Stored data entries

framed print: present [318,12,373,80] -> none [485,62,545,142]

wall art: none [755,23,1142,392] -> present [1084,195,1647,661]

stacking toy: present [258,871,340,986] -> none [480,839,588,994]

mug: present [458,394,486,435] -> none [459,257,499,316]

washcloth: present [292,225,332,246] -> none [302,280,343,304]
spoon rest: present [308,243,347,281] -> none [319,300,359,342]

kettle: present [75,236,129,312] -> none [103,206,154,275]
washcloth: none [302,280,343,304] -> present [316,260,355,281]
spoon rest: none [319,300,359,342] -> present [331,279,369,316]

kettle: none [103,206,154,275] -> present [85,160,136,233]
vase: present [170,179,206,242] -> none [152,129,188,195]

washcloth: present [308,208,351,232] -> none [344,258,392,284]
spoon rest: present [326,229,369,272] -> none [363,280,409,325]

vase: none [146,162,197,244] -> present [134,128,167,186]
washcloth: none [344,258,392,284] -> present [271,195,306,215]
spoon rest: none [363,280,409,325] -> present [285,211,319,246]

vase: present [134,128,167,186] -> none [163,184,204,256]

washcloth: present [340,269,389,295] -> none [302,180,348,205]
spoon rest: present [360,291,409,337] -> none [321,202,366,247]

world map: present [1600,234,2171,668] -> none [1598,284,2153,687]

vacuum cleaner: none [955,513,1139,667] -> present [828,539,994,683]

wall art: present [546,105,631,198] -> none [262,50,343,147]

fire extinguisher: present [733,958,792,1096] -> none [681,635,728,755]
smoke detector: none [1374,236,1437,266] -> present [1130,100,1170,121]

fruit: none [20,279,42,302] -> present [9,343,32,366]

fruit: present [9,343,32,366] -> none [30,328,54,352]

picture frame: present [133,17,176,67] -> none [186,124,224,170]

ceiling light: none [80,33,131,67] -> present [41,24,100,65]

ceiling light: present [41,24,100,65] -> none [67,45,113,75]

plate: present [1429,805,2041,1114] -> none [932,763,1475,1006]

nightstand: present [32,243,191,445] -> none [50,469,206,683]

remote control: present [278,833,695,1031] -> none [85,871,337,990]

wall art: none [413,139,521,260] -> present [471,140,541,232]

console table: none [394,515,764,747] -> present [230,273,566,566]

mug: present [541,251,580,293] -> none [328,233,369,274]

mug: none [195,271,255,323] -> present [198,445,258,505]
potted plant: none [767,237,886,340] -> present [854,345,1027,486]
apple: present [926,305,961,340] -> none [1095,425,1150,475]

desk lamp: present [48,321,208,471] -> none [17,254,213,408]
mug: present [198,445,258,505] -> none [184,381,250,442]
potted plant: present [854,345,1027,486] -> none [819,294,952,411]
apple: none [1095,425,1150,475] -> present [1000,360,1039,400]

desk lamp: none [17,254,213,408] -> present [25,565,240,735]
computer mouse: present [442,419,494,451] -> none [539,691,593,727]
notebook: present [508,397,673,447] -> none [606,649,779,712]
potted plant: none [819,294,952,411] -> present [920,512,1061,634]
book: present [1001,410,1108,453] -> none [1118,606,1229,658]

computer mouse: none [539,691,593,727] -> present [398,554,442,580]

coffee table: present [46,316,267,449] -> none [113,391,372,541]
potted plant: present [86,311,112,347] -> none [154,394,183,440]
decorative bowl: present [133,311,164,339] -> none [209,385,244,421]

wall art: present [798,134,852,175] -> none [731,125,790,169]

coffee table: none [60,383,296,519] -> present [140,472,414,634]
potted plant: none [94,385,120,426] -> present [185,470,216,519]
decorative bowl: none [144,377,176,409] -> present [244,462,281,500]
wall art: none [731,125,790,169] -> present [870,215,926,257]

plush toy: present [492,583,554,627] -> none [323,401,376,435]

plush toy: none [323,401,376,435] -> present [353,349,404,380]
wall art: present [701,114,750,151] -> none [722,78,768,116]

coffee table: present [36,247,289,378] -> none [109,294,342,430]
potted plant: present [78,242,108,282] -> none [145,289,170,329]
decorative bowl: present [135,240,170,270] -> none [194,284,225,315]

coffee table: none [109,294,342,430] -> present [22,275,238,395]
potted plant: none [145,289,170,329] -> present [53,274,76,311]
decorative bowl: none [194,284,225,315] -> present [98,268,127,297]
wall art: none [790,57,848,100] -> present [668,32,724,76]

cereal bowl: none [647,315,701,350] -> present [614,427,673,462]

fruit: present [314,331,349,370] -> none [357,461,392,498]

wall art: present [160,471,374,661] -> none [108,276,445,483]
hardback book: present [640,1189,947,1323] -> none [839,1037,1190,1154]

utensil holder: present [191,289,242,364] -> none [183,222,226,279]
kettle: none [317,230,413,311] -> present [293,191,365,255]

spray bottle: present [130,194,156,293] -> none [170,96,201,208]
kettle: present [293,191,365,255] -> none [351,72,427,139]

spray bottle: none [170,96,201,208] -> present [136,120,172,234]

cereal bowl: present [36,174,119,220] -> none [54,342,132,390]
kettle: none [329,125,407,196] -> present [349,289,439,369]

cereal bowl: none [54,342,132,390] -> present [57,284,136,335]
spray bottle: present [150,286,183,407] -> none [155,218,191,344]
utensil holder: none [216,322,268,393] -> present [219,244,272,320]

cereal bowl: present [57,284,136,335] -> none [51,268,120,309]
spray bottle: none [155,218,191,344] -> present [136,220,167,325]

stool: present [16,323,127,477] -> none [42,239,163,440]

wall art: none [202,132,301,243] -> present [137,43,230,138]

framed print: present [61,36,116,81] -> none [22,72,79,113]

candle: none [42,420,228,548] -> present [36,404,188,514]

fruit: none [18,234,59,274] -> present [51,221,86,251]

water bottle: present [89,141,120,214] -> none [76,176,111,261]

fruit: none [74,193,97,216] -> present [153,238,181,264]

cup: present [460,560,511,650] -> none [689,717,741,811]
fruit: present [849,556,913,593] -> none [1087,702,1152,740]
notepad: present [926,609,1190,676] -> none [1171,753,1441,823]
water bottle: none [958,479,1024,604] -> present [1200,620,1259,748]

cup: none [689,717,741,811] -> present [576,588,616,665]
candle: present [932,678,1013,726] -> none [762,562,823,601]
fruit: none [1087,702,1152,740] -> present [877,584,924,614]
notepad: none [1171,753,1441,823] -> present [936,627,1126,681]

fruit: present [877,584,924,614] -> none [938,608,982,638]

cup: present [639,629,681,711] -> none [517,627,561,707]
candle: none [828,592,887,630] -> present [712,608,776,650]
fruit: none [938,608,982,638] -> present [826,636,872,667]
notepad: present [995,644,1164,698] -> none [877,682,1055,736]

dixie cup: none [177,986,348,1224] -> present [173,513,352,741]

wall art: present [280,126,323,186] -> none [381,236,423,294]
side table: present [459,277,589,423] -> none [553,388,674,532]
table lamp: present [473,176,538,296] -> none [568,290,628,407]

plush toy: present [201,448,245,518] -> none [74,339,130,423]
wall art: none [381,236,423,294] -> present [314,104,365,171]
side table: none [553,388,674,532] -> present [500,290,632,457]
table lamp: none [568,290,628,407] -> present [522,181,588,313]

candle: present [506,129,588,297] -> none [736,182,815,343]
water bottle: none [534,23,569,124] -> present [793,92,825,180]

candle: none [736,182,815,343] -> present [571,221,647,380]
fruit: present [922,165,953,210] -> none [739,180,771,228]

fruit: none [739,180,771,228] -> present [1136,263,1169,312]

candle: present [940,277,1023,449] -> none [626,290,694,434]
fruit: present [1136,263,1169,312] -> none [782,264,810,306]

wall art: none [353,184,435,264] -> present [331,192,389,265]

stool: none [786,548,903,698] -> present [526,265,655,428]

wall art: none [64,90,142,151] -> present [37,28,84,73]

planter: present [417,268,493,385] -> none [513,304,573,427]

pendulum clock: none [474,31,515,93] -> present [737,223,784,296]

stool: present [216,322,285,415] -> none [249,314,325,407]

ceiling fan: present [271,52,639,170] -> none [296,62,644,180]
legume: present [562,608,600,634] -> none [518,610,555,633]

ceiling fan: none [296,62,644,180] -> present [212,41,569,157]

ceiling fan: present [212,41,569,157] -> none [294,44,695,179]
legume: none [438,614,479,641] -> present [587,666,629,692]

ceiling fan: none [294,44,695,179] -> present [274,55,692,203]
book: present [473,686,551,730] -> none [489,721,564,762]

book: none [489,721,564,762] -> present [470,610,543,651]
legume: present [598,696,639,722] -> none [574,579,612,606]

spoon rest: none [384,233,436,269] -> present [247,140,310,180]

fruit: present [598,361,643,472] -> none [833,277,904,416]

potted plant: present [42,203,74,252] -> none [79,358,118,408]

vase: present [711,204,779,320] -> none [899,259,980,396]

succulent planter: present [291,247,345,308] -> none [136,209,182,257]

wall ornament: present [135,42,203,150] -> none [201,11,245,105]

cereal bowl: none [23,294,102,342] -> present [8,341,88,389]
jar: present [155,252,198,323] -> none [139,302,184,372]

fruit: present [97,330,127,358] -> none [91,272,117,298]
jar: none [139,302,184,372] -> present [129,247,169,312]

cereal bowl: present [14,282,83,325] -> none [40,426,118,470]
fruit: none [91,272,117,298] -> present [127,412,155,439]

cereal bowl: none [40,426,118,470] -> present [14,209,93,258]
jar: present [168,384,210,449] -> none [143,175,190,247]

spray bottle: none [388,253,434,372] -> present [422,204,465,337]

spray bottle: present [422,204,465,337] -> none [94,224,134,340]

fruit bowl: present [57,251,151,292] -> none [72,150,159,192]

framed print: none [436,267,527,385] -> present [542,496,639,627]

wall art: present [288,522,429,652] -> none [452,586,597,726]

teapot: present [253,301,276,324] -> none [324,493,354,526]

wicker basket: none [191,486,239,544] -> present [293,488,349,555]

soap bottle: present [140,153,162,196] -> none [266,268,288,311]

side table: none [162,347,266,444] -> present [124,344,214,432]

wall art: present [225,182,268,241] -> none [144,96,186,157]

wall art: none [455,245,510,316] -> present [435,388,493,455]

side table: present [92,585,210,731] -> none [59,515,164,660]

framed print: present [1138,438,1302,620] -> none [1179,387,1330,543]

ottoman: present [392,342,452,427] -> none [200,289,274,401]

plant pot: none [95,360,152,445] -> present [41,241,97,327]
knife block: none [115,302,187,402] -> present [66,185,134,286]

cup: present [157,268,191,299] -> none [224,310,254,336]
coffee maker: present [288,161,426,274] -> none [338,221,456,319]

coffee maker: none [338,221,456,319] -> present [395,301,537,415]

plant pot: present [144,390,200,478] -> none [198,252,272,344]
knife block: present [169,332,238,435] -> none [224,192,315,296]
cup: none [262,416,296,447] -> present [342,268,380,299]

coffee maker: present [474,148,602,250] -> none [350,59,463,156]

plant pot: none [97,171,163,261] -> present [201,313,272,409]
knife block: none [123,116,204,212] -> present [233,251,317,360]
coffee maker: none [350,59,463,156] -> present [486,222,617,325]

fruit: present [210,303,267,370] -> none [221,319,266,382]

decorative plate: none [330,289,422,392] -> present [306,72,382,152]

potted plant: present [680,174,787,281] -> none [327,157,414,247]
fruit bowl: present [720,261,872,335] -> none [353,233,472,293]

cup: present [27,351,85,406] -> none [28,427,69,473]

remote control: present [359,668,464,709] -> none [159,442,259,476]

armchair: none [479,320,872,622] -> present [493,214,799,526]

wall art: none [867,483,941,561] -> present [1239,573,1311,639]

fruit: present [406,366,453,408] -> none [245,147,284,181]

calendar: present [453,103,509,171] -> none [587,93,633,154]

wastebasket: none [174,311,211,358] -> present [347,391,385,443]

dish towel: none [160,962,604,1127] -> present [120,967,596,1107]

# [To do]
Retype exactly the lines of the data above that fall between the line with "legume: none [438,614,479,641]" and the line with "spoon rest: none [384,233,436,269]", inclusive, and add nothing.

# [Reply]
legume: none [438,614,479,641] -> present [587,666,629,692]

ceiling fan: none [294,44,695,179] -> present [274,55,692,203]
book: present [473,686,551,730] -> none [489,721,564,762]

book: none [489,721,564,762] -> present [470,610,543,651]
legume: present [598,696,639,722] -> none [574,579,612,606]

spoon rest: none [384,233,436,269] -> present [247,140,310,180]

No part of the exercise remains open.